*TEXT UNDER STUDY*:

┌──


    No more than a month passes before, through a complex series of incidents and the introduction of ex-con Wes Hightower into the mix, newlywed bliss turns ugly - real ugly. Bud takes up with pretty debutante Pam, while Sissy and Wes shack up in a run-down trailer just behind Gilley's.

    Urban Cowboy culminates in the big mechanical-bull showdown between Bud and Wes against the menacing backdrop of "The Devil Went Down To Georgia." Wes, experienced in prison rodeos, fully expects to win the $5,000 first prize and move deep into Mexico with Sissy, while Bud only seeks to honor the memory of his now-late uncle (who was fatally disintegrated in a lightning storm at the refinery).

    In the end, true love wins out over stupid macho pride, and everyone goes home happy. And while Urban Cowboy is really a Texas-sized turd of a movie, there are lessons to be learned from the tragic characters portrayed here (see table below).

    What Urban Cowboy Teaches Us

    Much as in the Holy Bible, many answers to the deep, burning questions of everyday life can be found in Urban Cowboy. Here's a sampling of the philosophies espoused in both The Good Book (courtesy of The New Student Bible) and The Bad Movie.

    Life's Difficulty

    The Bible says:

    Urban Cowboy says:

      

     

    Jealousy

    "For since there is jealousy and quarreling among you, are you not worldly? Are you not acting like mere men?" (I Cor. 3:3)

     

    "You layin' him?"

    "I ain't layin' him."

    (Bud questions Sissy re: Wes)

     

      

    Lust

     

    "But I tell you that anyone who looks at a woman lustfully has already committed adultery with her in his heart." (Matthew 5:28)

     

    "Don't worry honey. Anything he makes sore I'll be glad to kiss."

    (Wes to unidentified woman about to ride mechanical bull)

└──

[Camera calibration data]
┌──

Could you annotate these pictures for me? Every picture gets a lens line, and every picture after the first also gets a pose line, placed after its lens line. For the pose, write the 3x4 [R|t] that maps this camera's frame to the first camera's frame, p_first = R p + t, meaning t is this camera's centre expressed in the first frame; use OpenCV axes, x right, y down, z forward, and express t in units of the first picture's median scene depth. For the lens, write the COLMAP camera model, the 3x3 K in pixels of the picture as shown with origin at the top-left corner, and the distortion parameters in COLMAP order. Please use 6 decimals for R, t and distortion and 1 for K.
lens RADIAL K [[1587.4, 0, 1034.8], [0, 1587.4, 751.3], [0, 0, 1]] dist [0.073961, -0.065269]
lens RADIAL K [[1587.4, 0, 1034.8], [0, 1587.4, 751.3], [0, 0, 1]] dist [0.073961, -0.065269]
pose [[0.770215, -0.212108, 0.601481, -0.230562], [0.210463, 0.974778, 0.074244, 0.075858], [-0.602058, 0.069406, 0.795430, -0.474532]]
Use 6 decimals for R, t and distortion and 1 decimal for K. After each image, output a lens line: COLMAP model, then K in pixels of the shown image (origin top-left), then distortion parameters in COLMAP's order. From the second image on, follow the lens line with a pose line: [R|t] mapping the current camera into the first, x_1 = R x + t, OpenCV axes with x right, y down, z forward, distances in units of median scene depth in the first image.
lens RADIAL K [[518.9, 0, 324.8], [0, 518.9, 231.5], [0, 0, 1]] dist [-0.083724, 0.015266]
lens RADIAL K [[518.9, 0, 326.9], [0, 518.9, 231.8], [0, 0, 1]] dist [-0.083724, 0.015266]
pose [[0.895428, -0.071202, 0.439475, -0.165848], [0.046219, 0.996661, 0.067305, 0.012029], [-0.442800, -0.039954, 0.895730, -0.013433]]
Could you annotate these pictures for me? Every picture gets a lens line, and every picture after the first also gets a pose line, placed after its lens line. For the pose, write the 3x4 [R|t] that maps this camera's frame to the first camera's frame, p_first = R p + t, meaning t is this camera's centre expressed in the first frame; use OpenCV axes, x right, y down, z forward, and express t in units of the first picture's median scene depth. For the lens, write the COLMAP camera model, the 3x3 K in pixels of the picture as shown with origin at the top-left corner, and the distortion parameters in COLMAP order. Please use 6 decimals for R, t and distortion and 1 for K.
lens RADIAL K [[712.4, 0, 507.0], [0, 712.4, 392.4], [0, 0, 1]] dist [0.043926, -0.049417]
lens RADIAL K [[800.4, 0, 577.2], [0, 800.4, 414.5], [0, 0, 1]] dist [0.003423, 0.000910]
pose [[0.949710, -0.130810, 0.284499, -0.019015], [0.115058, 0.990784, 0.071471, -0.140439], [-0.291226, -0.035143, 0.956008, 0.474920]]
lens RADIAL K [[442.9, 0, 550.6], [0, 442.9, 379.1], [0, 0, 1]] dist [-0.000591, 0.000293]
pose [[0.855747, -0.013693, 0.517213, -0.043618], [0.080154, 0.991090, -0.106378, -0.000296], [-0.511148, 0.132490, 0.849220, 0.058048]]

└──

*ACTIONS TO TAKE*:
A. Please transcribe the part of the Urban Cowboy review that opens with the words containing "What Urban Cowboy" and closes with "The Bad Movie.".
B. Write the next part of the Urban Cowboy review, picking up after its last line.

*ANSWERS TO THE EXERCISES*:
A.
What Urban Cowboy Teaches Us

    Much as in the Holy Bible, many answers to the deep, burning questions of everyday life can be found in Urban Cowboy. Here's a sampling of the philosophies espoused in both The Good Book (courtesy of The New Student Bible) and The Bad Movie.

B.
    Alcoholic overindulgence

    "Noah, a man of the soil, proceeded to plant a vineyard. When he drank some of its wine, he became drunk and lay uncovered inside his tent." (Genesis 9:20-21)

    "Look at Gator, he's shitfaced."

    (or)

    "Bud, don't fight him. You're drunker than Cooter Brown."

    (Sissy trying to dissuade Bud from fighting Wes)

     

      

    Divorce

     

    "... Therefore what God has joined together, let man not separate." (Matthew 19:6)

    "She gave me the finger, I gave her the finger; I guess it's over. I don't know."

    (Bud to his uncle Bob about a recent run-in with his separated wife)

     

     

     

    Importance of marriage

    "For some are eunuchs because they were born that way; others were made that way by men; and others have renounced marriage because of the kingdom of heaven." (Matthew 19:12)

     

    "If it weren't for Corene and them kids, hell, I'd just be another big ol' pile of dog shit in that cantaloupe patch."

    (Bud's Uncle Bob on what his marriage means to him)

     

     

      

    Pride

      

     

    "God opposes the proud but gives grace to the humble." (Proverbs 3:34)

    "I'm so proud of you, Bud. You looked so great up on that bull. You were the best one all night long."

    "Well, I might've been the best one all night long, but my balls are killin' me. (pauses) Shit."

    (Bud and Sissy talk re: Bud's first mechanical bull ride)

     

     

     

    Sexism

     

    According to The New Student Bible, "Sexist attitudes clearly prevailed in the times of the judges, but nevertheless women made their marks, both good and bad."

    "There are certain things a girl can't do."

    "Name one."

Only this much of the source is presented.